WHAT NEEDS TO BE DONE ::
Show each line of the entries below in which the word "Beijing" appears.

____________________

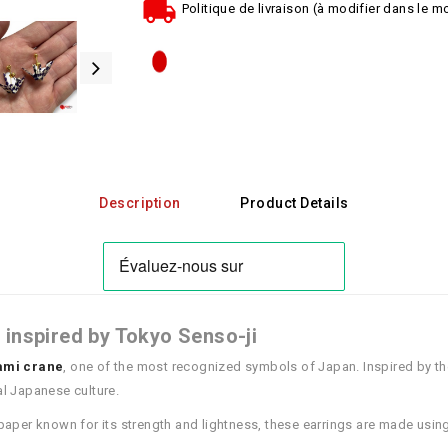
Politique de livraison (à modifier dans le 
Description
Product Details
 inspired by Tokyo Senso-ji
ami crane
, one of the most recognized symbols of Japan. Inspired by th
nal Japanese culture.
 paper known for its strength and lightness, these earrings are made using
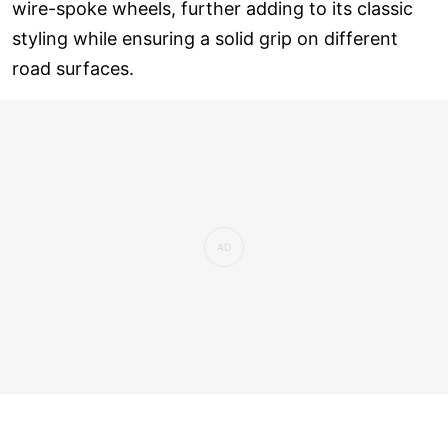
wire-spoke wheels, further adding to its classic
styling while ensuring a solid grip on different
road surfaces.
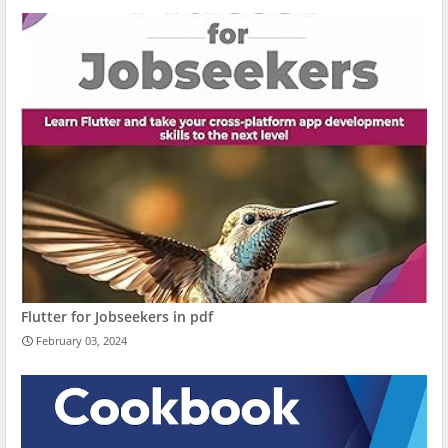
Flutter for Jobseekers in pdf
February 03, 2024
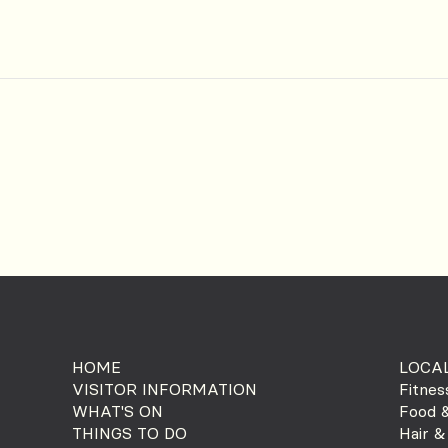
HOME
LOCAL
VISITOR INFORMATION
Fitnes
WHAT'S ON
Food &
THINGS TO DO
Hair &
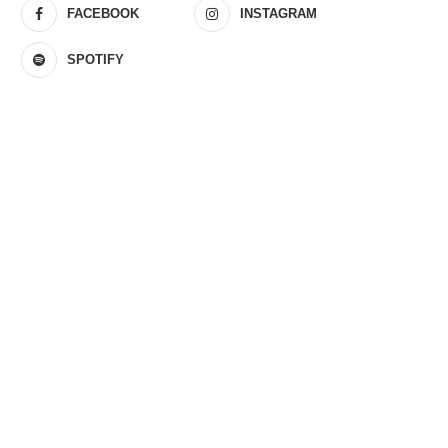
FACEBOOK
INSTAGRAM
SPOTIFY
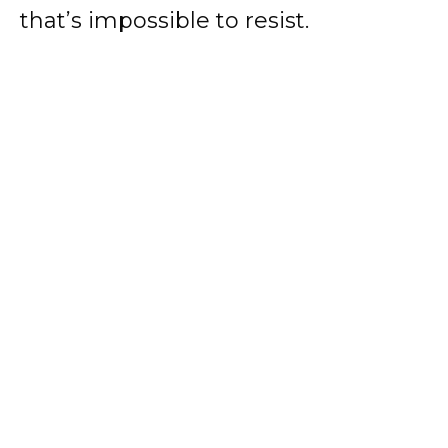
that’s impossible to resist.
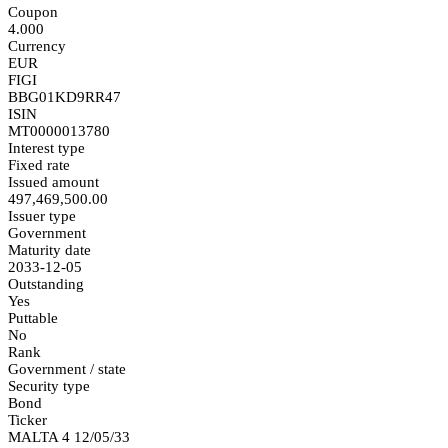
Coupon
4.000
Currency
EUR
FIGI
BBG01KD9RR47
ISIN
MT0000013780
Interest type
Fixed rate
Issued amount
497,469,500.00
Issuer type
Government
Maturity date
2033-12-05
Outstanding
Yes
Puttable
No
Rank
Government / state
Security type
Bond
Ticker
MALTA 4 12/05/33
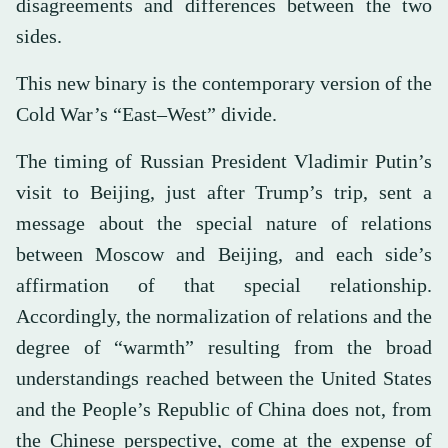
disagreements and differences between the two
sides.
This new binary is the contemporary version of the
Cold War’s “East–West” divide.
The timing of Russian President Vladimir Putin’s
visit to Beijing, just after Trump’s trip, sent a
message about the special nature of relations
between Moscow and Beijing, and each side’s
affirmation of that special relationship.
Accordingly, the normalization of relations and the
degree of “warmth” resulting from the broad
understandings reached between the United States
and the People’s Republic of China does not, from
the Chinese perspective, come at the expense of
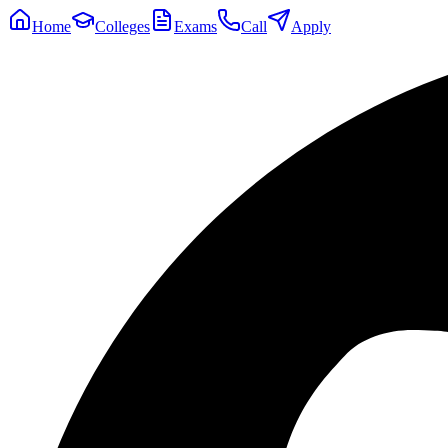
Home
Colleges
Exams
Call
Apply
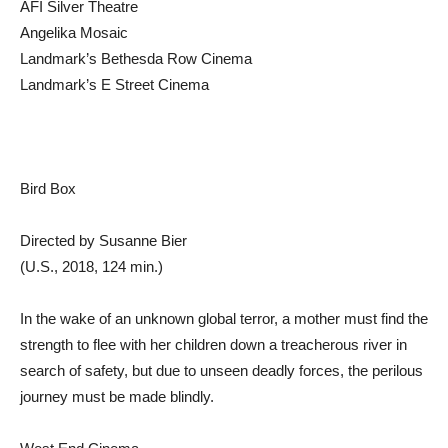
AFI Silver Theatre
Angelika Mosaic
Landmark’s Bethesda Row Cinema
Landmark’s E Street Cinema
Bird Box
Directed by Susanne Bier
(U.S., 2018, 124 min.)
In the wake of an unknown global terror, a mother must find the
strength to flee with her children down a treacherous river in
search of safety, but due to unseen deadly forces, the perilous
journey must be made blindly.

____________________

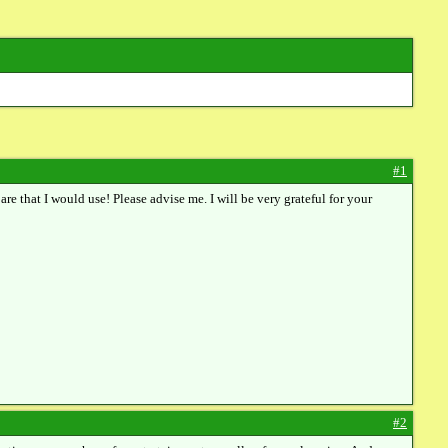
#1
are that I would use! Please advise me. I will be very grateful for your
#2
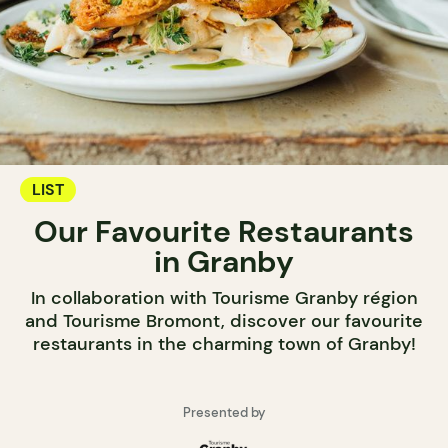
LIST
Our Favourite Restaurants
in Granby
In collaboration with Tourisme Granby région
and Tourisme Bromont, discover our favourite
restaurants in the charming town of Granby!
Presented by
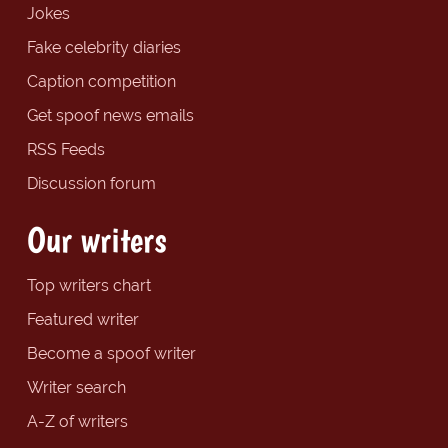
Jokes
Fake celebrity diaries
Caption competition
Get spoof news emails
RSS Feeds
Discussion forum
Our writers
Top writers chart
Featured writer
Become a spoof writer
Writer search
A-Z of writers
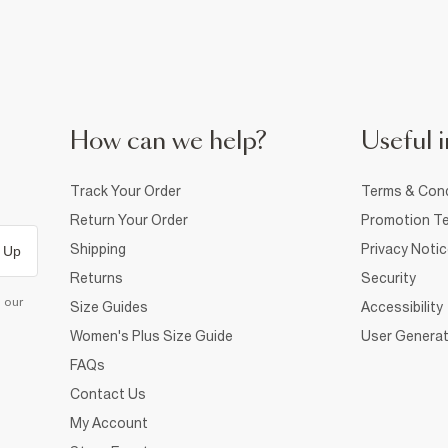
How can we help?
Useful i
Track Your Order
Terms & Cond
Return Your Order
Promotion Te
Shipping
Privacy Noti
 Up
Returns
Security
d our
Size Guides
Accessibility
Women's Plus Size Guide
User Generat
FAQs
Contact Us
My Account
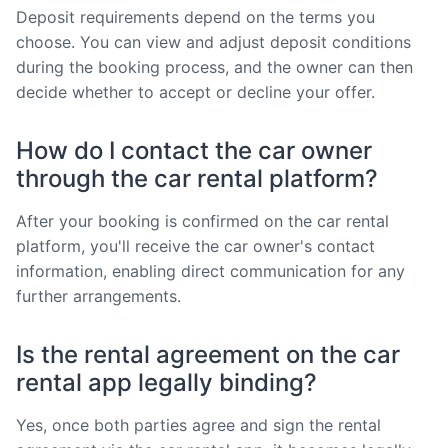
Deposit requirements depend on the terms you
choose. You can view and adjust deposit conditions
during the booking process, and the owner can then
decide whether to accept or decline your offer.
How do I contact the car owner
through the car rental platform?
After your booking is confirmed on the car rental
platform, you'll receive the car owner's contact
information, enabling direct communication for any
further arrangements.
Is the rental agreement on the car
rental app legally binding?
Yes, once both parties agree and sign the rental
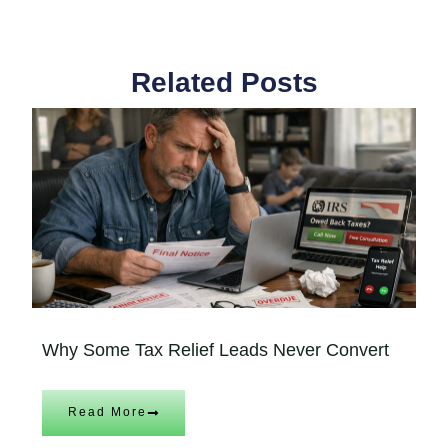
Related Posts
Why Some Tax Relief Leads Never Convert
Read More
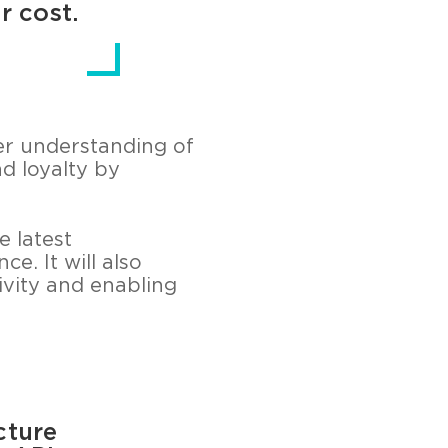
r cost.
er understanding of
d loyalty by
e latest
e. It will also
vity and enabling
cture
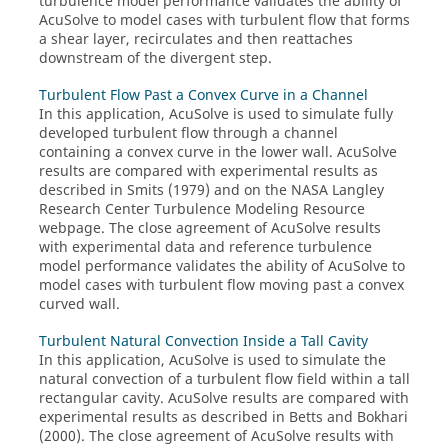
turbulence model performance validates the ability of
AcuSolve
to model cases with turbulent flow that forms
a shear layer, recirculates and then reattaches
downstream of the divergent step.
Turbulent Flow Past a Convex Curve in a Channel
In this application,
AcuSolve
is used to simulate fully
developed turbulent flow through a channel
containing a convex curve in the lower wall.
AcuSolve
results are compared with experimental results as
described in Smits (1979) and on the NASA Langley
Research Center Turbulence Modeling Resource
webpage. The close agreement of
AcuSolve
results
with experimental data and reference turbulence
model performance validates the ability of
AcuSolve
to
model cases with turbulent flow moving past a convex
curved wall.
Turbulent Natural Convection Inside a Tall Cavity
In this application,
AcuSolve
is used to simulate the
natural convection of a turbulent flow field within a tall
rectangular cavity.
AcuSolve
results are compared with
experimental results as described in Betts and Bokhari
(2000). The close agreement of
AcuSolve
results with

____________________

TASK SOLUTION ::
visit to Beijing, just after Trump’s trip, sent a
between Moscow and Beijing, and each side’s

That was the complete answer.